So I was doing some yardwork yesterday and I gut stung by a yellow
jacket. I've been stung by bees, hornets, and other wasps before,
so this seemed like no big deal.
A half hour later I was so dizzy and faint I could not function. I
often get this on running days, and it passes after a couple of
seconds -- a doctor has told me it is normal and benign in my
case -- just a momentary position shift drop in BP. But this
didn't pass so I stumble into the house to be near a phone, and
I drink about a liter of water to attempt to drive the BP up in
the near term.
Then my hands and feet start to tingle. This can't be good, but
it all seems such a mild case of whatever it is. Then my legs
break out in a nasty rash. It looks and feels like poison oak.
Which is interesting, as my legs got covered in the stuff at
the metrogaine in San Fran (don't bushwack in the Bay Area in
the dark with a wimpy headlamp ...) -- a nasty case that lasted
a week, but had cleared up by now. The coverage of the rash was
exactly
the area of coverage the poison oak had, including an isolated
patch on my arm that was breaking out again. No other dermal
symptoms or inflammation anywhere else, including the throat,
which is supposedly the area to watch for sting poison allergy.
Well, the faintness passes, and I stand up and my legs look
positively flabby. Same itching and coverage level of the
oak, but much more inflamed. So I decided to go to the ER,
and am on IV antihistamines and steroids a half hour later.
I guess I'll never know if that was necessary treatment or
not, or if what seemed like a pretty benign case of bee sting
allergy would have passed. Now they have me on three different
drugs for a few days including 'roids. I asked the doc if they
would show up on a doping test :-)
So, this presents an interesting puzzle. Was my immune
system torqued out from the poison oak, and is yellow
jacket poison similar? Does the poison oak toxin remain
in your skin forever, and if a similar toxin comes along,
am I hosed? Is yellow jacket toxin stronger and different
than that of other bees and wasps, including hornets?

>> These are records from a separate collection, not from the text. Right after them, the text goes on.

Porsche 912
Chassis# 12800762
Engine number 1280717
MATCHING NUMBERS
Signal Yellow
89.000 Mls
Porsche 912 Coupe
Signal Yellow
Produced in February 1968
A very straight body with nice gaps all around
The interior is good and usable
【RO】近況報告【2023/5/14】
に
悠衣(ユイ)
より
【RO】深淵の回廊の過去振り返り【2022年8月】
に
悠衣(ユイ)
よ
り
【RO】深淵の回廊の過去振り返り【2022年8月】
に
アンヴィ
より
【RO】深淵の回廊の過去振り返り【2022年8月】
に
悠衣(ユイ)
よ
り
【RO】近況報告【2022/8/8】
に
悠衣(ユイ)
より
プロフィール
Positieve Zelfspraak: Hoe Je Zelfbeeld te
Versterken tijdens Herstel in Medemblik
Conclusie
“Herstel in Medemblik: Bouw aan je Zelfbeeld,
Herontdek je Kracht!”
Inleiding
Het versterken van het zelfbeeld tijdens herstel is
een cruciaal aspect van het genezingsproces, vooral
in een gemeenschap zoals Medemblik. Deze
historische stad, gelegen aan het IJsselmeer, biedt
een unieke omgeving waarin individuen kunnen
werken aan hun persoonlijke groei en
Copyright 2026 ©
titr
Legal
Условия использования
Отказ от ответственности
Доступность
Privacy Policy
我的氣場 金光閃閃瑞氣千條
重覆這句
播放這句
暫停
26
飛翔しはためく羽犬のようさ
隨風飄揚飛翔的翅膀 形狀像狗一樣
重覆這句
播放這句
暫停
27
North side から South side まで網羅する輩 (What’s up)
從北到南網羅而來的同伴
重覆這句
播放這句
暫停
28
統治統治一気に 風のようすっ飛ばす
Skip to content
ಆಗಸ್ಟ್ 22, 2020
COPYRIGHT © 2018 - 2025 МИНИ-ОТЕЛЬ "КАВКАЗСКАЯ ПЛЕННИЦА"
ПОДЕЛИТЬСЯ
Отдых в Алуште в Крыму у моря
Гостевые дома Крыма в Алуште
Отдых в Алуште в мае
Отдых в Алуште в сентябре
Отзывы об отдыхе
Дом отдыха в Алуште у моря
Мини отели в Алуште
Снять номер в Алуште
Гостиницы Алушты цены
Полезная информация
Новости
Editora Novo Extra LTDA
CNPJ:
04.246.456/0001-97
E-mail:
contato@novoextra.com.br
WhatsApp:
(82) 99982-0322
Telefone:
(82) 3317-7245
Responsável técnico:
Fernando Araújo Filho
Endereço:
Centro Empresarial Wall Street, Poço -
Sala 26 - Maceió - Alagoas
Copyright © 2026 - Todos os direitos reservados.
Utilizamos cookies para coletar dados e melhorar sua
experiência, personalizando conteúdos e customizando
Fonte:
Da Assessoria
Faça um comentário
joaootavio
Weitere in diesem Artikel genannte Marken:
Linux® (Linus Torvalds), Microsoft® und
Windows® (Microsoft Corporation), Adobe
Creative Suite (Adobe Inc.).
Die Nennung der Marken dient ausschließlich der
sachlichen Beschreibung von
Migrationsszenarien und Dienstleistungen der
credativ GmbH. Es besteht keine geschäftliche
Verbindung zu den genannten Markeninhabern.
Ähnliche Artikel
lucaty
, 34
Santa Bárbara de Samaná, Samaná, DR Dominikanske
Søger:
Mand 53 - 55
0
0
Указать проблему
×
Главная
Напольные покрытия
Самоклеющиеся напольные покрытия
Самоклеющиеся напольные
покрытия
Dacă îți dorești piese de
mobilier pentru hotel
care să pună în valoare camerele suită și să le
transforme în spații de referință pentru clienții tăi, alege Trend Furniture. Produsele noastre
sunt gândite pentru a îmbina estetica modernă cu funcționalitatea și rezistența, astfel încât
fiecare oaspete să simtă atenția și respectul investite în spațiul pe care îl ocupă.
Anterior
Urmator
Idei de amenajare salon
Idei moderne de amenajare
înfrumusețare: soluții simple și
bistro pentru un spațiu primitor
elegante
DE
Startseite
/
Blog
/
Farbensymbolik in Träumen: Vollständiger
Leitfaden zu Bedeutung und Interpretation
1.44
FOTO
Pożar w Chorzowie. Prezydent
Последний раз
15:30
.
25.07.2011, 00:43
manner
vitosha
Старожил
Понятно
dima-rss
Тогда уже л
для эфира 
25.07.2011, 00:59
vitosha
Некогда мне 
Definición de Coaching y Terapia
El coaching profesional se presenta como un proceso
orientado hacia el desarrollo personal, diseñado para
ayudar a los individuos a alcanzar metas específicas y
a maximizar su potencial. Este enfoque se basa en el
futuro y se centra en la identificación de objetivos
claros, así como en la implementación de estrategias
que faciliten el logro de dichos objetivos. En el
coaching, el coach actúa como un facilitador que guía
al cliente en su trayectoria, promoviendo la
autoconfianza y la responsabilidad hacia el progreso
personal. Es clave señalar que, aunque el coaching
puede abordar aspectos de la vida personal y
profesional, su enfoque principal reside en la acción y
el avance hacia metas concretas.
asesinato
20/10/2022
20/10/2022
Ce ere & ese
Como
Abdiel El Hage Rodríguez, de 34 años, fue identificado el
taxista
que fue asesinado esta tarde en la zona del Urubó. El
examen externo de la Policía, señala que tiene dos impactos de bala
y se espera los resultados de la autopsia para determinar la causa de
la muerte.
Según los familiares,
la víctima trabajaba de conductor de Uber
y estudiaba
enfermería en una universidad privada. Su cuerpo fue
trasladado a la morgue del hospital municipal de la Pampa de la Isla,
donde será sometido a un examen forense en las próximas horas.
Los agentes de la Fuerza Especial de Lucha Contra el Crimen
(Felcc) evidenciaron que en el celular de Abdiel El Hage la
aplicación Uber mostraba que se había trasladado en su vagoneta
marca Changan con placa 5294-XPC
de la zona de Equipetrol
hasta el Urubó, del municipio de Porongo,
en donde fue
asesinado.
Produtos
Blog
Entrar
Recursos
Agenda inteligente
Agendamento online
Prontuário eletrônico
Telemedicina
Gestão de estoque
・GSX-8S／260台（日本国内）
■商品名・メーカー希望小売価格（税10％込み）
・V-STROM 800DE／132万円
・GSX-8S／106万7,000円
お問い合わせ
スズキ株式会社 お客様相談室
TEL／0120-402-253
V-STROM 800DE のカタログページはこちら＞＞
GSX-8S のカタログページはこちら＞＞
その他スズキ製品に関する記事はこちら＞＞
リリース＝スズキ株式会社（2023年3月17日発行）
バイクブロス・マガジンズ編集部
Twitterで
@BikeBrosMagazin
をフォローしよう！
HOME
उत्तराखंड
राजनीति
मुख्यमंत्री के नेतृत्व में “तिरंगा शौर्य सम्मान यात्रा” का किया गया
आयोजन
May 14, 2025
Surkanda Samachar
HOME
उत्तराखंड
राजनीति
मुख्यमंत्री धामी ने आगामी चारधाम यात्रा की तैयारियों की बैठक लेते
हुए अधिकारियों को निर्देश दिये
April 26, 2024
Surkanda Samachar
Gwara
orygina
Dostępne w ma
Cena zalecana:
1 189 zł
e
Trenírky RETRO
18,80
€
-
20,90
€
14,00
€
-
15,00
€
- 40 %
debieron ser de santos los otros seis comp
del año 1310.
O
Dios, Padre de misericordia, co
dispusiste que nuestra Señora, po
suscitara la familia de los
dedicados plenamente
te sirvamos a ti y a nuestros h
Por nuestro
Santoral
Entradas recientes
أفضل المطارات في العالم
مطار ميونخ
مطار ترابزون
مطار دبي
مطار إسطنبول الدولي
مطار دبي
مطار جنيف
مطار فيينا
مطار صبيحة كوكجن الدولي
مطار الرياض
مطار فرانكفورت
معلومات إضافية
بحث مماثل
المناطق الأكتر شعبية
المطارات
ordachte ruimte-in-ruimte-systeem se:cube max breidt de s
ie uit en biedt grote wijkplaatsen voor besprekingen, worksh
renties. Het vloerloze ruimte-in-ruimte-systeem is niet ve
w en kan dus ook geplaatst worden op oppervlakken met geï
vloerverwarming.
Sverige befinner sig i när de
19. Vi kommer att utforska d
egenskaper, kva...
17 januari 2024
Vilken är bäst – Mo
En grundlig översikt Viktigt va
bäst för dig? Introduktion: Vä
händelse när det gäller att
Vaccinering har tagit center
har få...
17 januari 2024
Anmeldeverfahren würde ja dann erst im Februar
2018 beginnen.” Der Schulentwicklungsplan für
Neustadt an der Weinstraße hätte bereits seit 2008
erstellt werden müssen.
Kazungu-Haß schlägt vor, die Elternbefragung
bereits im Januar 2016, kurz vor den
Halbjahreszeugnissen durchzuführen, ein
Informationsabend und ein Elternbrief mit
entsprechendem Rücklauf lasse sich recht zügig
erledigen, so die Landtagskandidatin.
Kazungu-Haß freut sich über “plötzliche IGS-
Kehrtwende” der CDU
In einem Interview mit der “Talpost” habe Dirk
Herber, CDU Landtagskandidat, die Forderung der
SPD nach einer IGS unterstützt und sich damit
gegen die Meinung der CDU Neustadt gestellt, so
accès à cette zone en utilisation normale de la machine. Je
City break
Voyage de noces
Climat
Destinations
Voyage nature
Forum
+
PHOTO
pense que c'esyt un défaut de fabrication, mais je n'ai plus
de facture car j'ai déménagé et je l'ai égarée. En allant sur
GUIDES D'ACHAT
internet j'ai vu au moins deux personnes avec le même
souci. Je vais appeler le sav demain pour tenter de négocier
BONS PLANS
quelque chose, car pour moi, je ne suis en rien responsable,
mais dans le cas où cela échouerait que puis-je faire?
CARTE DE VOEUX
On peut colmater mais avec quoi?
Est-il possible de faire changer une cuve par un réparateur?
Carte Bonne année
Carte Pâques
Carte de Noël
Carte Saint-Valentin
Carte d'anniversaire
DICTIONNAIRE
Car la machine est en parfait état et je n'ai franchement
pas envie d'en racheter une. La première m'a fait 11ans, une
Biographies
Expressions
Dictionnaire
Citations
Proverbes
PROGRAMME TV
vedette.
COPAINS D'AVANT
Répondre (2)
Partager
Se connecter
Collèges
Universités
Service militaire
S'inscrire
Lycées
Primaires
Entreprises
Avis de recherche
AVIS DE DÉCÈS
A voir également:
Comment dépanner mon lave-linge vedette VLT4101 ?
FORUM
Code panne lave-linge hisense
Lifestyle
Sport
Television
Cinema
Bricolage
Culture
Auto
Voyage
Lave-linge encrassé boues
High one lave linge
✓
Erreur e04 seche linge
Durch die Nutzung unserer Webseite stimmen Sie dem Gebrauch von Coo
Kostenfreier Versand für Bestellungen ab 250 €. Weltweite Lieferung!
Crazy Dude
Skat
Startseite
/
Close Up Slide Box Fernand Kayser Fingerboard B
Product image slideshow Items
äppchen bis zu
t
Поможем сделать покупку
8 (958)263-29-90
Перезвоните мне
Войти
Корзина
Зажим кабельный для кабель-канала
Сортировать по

(Previous experience has wasps as the wimpiest of the lot,
at least in terms of pain from the poison). Is my sting
allergy circumstantial or systemic? Is the universe paying
back for my slight dissing of the sport of canoe O in yesterday's
entry? Well, hopefully I've documented everything well enough
for the doctor visit and future research.
Not relating to O too much except in one thing that fascinates
me, and that is time compression/expansion. When this sort
of stuff happens to me, time slows down a tremendous amount.
It seems like I have endless hours of time to sit there and
reflect about this insect sitting on my arm, injecting poison
into me, me counting its body stripes, all in the split second
I am swatting it away and running from the area, also rationally
thinking there may be a nest here. It is almost like Libet's
65ms temporal lag factor in consciousness is waived for these
situations. I've experienced the same in an auto accident and
similar situations -- you have so much extra mental capacity,
and time slows down.
Relating this to O, my best runs always seem slow. Time is
perceived relative to information flow in the brain per second,
not the decay of some timing element in a watch (which I never
look at in a typical race). So, in these best runs, their
again is some waiving of the time penalties in consciousness,
or at least some sort of expanded mental capacity. But the
observed increased observational power and clarity of thought
and the general experience is exactly the same as during the
sting incident. I've written about this effect in my racing
before, but have never come closer to understanding how it
gets turned on, or to the holy grail of being able to force
it on for a race.
Well, time to take the family orienteering. Will take it
easy, and do the land lubber's course.